Wednesday, October 04, 2006

Padding the Payroll

Back in the 1980s, we law firm associates joked about our lockstep pay raises. The "going rate," someone quipped, was the lowest amount firms could pay without all of us "going." For some reason we found this hilarious. (The same reason, probably, why we thought we looked good in those "power suits.")

By today’s standards this wisecrack barely registers on the sarcasm scale. The concept, however, is still a useful one. In theory, this is how pay is determined in Proxyland: Whenever you see the word “retain” in a compensation committee report – and you almost always will - you’re supposed to think that every element of a CEO’s package has been calibrated to the precise level that will keep him from going.
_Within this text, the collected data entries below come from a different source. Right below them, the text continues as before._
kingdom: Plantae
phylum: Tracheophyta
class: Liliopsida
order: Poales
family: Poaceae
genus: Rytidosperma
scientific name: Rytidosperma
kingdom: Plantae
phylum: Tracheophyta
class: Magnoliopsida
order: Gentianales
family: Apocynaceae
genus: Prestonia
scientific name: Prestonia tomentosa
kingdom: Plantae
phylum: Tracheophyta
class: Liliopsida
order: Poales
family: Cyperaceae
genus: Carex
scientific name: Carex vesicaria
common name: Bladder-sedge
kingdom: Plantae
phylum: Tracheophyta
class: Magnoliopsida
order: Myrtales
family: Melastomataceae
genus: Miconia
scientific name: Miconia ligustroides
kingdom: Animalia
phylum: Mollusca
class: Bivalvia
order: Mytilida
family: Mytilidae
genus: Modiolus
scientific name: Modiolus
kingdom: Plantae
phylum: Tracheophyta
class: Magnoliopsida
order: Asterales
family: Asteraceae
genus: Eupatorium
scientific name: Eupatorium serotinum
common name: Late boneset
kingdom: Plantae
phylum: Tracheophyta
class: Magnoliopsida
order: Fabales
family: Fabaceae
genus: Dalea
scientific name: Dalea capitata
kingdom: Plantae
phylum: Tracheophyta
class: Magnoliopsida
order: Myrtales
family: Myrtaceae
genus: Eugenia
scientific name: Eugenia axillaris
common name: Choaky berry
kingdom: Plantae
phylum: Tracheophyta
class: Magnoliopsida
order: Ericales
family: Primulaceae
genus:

In his Economix column in today’s New York Times, David Leonhardt punches a nice big hole in this myth. Describing how Oakland A's general manager extraordinaire Billy Beane politely declined to meet the salary demands of his ace on-field manager, Ken Macha, then held firm while Macha walked, Leonhardt remarks:

"You’d never see this in corporate America…The negotiation over a chief executive’s pay is one that never seems to fail, which, of course, means that it isn’t much of a negotiation at all. It’s more like a friendly conversation."

Well said. But it’s even worse than that. The newfound popularity of "tally sheets" makes embarrassingly clear that, until recently, many boards had no idea how much they were actually paying. A hell of a way to enter a negotiation, no matter how big your shoulder pads.